Fischl and Dale (2000, PNAS, "Measuring the thickness of the human cerebral cortex from magnetic resonance images") answers my basic question of how wide the grey matter typically is in adults: 2.5 mm. This figure (Figure 3) shows the histogram of grey matter thickness that they found in one person's cortex; in that person, "More than 99% of the surface is between 1- and 4.5-mm thick."

So, it's more typical that the grey matter is one fMRI voxel wide than multiple.  A 4x4x4 mm functional voxel will be wider than nearly all grey matter; most voxels within the grey matter will contain some fractional proportion, not just grey matter. Things are better with 2x2x2 mm acquired voxels, but it will still be the case that a voxel falling completely into the grey matter will be fairly unusual, and even these totally-grey voxels will surrounded on several sides by non-grey matter voxels. To make it concrete, here's a sketch of common fMRI voxel sizes on a perfectly straight grey matter ribbon.

This nearness of all-grey, some-grey, and no-grey voxels is problematic for analysis. An obvious issue is blurring from motion: head motion of a mm or two within a run is almost impossible to avoid, and will totally change the proportion of grey matter within a given voxel. Even if there was no motion at all, the different proportions of grey matter causes problems ("partial volume effects"; see for example): if all the signal came from the grey matter, the furthest-right 2 mm voxels in the image above would be less informative than the adjacent 2 mm voxel which is centered in the grey, just because of the differing proportion grey. Field inhomogeneity effects, scanner drift, slice-time correction, resampling, smoothing, spatial normalization, etc. cause further blurring.

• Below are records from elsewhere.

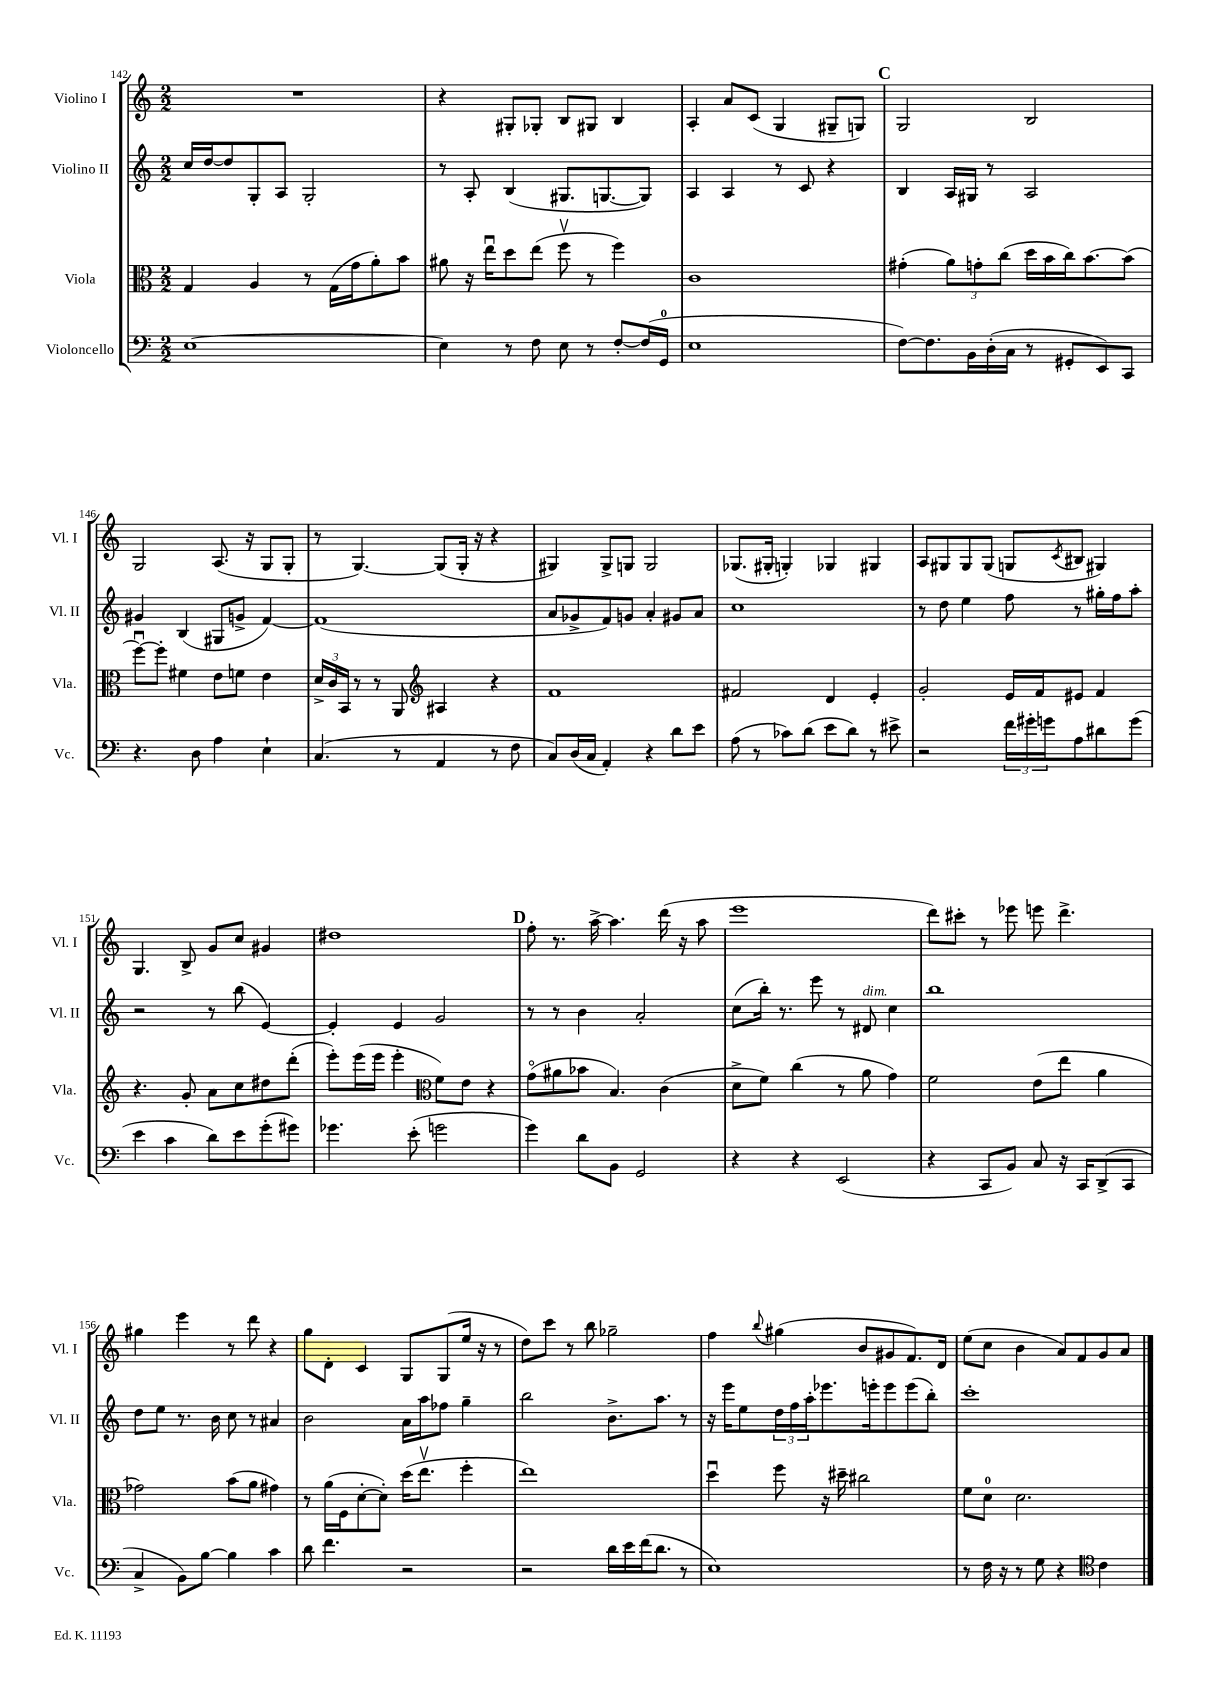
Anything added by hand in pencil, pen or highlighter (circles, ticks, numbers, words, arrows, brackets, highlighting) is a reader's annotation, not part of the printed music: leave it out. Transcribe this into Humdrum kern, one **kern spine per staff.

**kern	**kern	**kern	**kern
*staff4	*staff3	*staff2	*staff1
*clefF4	*clefC3	*clefG2	*clefG2
*k[]	*k[]	*k[]	*k[]
*M2/2	*M2/2	*M2/2	*M2/2
[1E	4G	16cc	1r
.	.	[16dd	.
.	.	8dd]	.
.	4A	8G'	.
.	.	8A	.
.	8r	2G'	.
.	(16G	.	.
.	16g	.	.
.	8a')	.	.
.	8b	.	.
=	=	=	=
4E]	8a#	8r	4r
.	16r	8A'	.
.	16eeu	.	.
8r	8dd	(4B	8G#'
8F	(8ee	.	8G-'
8E	8ffv	8.G#	8B
8r	8r	.	8G#
.	.	[8.G	.
[8F'	4ff)	.	4B
(16F]	.	8G])	.
16GG	.	.	.
=	=	=	=
1E	1c	4A	4A'
.	.	4A	8a
.	.	.	(8c
.	.	8r	4G
.	.	8c	.
.	.	4r	8G#~
.	.	.	8G)
=	=	=	=
[8F)	(4g#'	4B	2G
8.F]	.	.	.
.	12a)	16A	.
16BB	.	16G#	.
.	12g'	.	.
(16D'	.	8r	.
.	(12cc	.	.
16C	.	.	.
8r	16dd	2A	2B
.	16b	.	.
8GG#'	16cc)	.	.
.	[8.b	.	.
8EE)	.	.	.
8CC	(8b]	.	.
=	=	=	=
4.r	[8ffu)	4g#	2G
.	8ff']	.	.
.	4f#	(4B	.
8D	.	.	.
4A	8e	8G#	(8.A
.	8f	8g^	.
.	.	.	16r
4E`	4e	[4f)	8G
.	.	.	8G'
=	=	=	=
(4.C	24d^	(1f]	8r
.	24c	.	.
.	24BB	.	.
.	8r	.	[4.G)
.	8r	.	.
8r	8AA	.	.
*	*clefG2	*	*
4AA	4A#	.	(8G]
.	.	.	16G'
.	.	.	16r
8r	4r	.	4r
8F	.	.	.
=	=	=	=
8C)	1f	8a	4G#)
(16D	.	8g-^	.
16C	.	.	.
4AA')	.	8f)	8G#^
.	.	8g	8G
4r	.	4a'	2G
8d	.	8g#	.
8e	.	8a	.
=	=	=	=
(8A	2f#	1cc	(8.G-
8r	.	.	.
.	.	.	16G#'
8c-)	.	.	4G')
(8d	.	.	.
8e	4d	.	4G-
8d)	.	.	.
8r	4e'	.	4G#
8e#^	.	.	.
=	=	=	=
2r	2g'	8r	8A
.	.	8dd	8G#
.	.	4ee	8G#
.	.	.	(8G#
24f	16e	8ff	8G
24g#'	.	.	.
.	16f	.	.
24g	.	.	.
.	.	.	8qc
8A	8e#	8r	8B#
8d#	4f	16gg#'	4G#)
.	.	16ff	.
(8g	.	8aa'	.
=	=	=	=
4e	4.r	2r	4.G
4c	.	.	.
.	8g'	.	8B^
8d)	8a	8r	8g
8e	8cc	(8bb	8cc
(8g'	8dd#	[4e)	4g#
8g#)	(8ddd'	.	.
=	=	=	=
4.g-	8eee')	4e']	1dd#
.	(16eee	.	.
.	16eee	.	.
.	4eee'	4e	.
(8e'	.	.	.
*	*clefC3	*	*
2g	8f)	2g	.
.	8e	.	.
.	4r	.	.
=	=	=	=
4g)	(8go	8r	8ff'
.	8a#	8r	8.r
8d	8b-	4b	.
.	.	.	[16aa^
8BB	4.B)	.	4.aa]
2GG	.	2a'	.
.	(4c	.	(16ddd
.	.	.	16r
.	.	.	8aa
=	=	=	=
4r	8d^	(8cc	1eee
.	8f)	16bb')	.
.	.	8.r	.
4r	(4cc	.	.
.	.	8eee	.
(2EE	8r	8r	.
.	8a	8d#	.
.	4g)	4cc	.
=	=	=	=
4r	2f	1bb	8ddd)
.	.	.	8ccc#'
8CC	.	.	8r
8BB)	.	.	8eee-
8C	(8e	.	8eee
16r	8ee	.	4.ddd^
16CC	.	.	.
(8DD^	4a	.	.
8CC	.	.	.
=	=	=	=
4C^	2g-)	8dd	4gg#
.	.	8ee	.
8BB)	.	8.r	4eee
[8B	.	.	.
.	.	16b	.
4B]	(8b	8cc	8r
.	8a	8r	8ddd
4c	4g#)	4a#	4r
=	=	=	=
8d	8r	2b	8gg
4.f	(16a	.	8d'
.	16F	.	.
.	[8d'	.	4c
.	8d'])	.	.
2r	(16dd	16a	8G
.	8.eev	16aa	.
.	.	8ff-	(8G
.	4ff'	4gg~	16ee
.	.	.	16r
.	.	.	8r
=	=	=	=
2r	1ee)	2bb	8dd)
.	.	.	8ccc
.	.	.	8r
.	.	.	8bb
16d	.	8.b^	2gg-~
16e	.	.	.
(16f	.	.	.
8.d	.	8.aa	.
8r	.	8r	.
=	=	=	=
1E)	4ddu	16r	4ff
.	.	16eee	.
.	.	8ee	.
.	.	.	8qqbb
.	8ff	24dd	(4gg#
.	.	24ff	.
.	.	24aa'	.
.	16r	8.eee-	.
.	16dd#~	.	.
.	2cc#	.	8b
.	.	16eee'	.
.	.	8eee	8g#
.	.	(8eee	8.f)
.	.	8bb')	.
.	.	.	16d
=	=	=	=
8r	8f	1ccc'	(8ee
16F	8d	.	8cc
16r	.	.	.
8r	2.d	.	4b
8G	.	.	.
4r	.	.	8a)
.	.	.	8f
*clefC4	*	*	*
4c	.	.	8g
.	.	.	8a
==	==	==	==
*-	*-	*-	*-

But the cortex grey matter is of course not perfectly flat like in the sketch: it's twisted and folded in three dimensions, like shown here in Figure 1 from Fischl and Dale (2000). This folding leads complicates things further: individual voxels still have varying amounts of grey matter, but can also encompass structures far apart if measured along the surface.

This figure is panels C (left) and D (right) from Figure 2 of Kang et al. (2007, Magnetic Resonance Imaging. Improving the resolution of functional brain imaging), and illustrates some of the "complications". The yellow outline at left is the grey-white boundary on an anatomical image (1x1x1 mm), with two functional voxels superimposed, one in red and one in green (the squares mark the voxels' corners; they had 1.88x1.88x5 mm functional voxels). The right pane shows the same two voxels' locations in a surface flat map (dark areas grey matter, light areas white). In their words, "Although the centers of the filled squares in the corners of the red and green functional voxels in (C) are the same distance apart in the 3-D space and points in the same voxel must be within 5.35 mm, functional activations in the red voxel spread to areas over 30 mm apart on the flat map, while activations in the green voxel remain close to each other."

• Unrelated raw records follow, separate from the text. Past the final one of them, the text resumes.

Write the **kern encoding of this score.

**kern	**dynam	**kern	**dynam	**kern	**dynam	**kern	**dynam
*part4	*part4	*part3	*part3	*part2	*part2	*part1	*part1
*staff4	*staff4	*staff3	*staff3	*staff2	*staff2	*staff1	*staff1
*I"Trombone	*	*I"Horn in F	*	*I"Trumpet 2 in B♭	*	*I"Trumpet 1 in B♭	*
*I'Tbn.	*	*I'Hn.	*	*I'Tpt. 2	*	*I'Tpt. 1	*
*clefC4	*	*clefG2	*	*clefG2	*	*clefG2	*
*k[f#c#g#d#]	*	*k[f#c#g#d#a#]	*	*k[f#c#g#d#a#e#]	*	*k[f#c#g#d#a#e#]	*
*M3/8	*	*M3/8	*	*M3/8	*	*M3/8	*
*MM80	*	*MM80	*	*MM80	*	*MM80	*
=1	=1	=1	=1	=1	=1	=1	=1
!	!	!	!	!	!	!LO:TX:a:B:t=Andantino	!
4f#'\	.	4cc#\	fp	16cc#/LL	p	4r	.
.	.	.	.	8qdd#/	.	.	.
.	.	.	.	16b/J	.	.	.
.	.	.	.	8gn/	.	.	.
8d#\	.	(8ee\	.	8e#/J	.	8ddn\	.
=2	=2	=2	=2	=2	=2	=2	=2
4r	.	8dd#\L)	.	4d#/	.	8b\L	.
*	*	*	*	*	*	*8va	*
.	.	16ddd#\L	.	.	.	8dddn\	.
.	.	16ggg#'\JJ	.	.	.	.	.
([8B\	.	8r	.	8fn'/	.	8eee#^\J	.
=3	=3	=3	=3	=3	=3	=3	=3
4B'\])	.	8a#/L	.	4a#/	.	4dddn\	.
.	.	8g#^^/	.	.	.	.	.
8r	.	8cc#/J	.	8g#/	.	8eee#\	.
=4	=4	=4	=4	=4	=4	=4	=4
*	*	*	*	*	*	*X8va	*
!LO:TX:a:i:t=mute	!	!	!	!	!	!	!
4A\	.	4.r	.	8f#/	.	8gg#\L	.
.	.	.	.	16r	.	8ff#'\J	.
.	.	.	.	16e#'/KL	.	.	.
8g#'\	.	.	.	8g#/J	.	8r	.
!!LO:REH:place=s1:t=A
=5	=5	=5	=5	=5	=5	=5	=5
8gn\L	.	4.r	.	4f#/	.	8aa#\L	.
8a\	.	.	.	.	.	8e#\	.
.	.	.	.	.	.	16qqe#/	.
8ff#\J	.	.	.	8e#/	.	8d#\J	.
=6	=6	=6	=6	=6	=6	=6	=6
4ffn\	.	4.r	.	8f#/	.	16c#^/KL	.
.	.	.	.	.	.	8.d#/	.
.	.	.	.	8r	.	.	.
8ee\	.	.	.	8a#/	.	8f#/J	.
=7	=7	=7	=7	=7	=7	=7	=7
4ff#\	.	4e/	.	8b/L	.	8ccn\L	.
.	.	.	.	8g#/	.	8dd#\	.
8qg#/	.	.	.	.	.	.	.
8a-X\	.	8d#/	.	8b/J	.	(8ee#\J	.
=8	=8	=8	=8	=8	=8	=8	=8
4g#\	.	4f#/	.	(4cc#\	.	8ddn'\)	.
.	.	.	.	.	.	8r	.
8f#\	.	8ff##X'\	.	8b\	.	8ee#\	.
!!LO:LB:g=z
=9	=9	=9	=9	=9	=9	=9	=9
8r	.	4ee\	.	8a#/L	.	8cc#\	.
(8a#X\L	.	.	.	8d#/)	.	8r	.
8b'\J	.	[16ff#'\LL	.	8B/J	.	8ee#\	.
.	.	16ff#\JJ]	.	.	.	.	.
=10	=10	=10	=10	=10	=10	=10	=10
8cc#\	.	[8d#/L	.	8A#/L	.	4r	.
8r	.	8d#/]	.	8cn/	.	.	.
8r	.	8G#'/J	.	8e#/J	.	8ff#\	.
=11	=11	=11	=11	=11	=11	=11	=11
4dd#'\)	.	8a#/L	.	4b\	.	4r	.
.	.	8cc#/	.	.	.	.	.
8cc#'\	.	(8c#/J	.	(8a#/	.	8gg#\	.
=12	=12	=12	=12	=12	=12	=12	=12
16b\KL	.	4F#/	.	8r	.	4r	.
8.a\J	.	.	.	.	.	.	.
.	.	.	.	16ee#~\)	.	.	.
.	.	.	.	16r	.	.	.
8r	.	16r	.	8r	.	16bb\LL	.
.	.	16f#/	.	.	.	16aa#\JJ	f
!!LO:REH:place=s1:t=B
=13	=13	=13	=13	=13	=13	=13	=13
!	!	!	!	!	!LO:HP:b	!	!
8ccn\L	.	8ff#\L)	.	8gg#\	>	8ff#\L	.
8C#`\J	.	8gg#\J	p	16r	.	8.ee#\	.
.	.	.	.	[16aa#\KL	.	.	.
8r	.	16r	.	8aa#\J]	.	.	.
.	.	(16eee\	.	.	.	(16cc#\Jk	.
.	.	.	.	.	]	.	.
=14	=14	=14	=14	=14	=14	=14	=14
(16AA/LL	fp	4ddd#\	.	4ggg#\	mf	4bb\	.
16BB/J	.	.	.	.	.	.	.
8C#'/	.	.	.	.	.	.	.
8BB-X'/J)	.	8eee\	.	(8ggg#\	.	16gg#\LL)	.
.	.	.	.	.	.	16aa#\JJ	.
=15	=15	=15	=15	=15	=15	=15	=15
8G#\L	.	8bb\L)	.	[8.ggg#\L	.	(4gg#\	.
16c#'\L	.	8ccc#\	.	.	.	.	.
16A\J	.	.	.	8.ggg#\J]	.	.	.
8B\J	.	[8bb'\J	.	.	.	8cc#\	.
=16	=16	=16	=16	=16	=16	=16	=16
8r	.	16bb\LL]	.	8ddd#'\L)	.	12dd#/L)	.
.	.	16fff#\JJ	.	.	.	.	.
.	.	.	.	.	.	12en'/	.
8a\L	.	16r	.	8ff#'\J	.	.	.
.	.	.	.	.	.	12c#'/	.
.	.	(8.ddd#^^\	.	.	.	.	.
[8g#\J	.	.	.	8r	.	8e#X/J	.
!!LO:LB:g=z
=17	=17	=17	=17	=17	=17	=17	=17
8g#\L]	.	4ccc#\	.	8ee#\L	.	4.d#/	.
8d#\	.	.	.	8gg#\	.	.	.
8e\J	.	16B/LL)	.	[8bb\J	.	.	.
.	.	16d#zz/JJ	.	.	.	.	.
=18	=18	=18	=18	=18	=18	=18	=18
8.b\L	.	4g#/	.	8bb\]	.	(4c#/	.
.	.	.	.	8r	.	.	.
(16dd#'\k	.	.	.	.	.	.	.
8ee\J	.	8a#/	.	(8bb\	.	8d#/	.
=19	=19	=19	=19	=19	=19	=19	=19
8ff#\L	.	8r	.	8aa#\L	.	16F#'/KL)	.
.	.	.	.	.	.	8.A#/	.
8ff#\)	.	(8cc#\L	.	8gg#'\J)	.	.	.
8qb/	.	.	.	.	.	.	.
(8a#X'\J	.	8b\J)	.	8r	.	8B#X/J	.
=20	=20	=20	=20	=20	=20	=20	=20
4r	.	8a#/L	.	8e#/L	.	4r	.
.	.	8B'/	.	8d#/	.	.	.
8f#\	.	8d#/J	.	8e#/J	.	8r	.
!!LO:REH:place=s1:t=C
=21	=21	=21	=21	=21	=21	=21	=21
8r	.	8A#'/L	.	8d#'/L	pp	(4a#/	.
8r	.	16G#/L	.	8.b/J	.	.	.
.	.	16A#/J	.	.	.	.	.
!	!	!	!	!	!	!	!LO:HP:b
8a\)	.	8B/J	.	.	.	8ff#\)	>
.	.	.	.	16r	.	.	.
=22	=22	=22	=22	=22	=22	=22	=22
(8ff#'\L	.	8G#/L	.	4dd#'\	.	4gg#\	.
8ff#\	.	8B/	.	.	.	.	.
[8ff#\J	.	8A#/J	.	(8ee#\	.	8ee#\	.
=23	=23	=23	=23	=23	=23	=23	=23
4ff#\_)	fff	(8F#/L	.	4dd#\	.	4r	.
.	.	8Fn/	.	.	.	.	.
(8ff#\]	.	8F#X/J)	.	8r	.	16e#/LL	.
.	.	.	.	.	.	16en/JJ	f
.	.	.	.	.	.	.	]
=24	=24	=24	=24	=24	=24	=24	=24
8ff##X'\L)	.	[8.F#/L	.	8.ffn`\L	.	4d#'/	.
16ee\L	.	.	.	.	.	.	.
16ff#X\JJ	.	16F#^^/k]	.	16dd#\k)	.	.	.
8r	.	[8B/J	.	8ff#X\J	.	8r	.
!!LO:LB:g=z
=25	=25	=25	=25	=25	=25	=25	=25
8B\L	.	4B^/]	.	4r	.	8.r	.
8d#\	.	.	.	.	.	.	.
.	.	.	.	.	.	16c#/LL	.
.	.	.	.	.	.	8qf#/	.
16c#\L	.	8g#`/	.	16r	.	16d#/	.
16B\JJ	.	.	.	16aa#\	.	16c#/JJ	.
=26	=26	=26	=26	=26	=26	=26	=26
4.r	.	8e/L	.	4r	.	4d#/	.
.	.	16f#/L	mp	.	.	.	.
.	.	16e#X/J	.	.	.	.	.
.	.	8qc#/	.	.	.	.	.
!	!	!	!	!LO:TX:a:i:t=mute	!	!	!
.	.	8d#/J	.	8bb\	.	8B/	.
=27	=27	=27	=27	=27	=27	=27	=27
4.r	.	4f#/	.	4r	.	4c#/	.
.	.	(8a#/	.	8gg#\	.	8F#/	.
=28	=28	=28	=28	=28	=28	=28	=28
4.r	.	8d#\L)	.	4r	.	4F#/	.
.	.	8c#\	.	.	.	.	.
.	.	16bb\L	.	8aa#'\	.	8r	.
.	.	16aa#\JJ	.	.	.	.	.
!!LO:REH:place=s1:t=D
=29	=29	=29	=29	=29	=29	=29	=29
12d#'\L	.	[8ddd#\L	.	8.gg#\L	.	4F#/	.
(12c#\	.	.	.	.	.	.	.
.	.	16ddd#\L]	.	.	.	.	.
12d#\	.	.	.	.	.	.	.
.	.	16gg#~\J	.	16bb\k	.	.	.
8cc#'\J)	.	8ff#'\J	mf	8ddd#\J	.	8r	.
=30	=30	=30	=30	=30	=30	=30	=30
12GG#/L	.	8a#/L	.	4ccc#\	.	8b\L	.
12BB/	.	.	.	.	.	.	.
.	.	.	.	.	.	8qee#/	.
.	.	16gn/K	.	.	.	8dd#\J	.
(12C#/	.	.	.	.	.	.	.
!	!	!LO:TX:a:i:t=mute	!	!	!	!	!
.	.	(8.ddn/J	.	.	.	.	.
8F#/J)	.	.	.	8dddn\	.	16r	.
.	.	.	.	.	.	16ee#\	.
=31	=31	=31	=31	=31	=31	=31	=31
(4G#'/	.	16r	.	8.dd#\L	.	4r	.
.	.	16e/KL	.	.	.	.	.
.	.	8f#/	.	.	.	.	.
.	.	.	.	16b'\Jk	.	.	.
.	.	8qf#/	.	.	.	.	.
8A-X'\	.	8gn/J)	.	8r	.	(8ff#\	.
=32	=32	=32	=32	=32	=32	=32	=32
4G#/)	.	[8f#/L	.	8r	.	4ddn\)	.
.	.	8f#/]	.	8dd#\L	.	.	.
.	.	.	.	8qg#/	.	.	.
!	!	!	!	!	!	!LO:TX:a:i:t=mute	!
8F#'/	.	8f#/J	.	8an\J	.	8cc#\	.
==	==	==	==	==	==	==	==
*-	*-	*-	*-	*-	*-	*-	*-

Volume-to-surface mapping algorithms and processing pipelines attempt to minimize these problems, but there's no perfect solution: acquired voxels will necessarily not perfectly fall within the grey matter ribbon. We shouldn't allow the perfect to be the enemy of the good (no fMRI research would ever occur!) and give up on grey matter-localized analyses entirely, but we also shouldn't discount or minimize the additional difficulties and assumptions in surface-based fMRI analysis.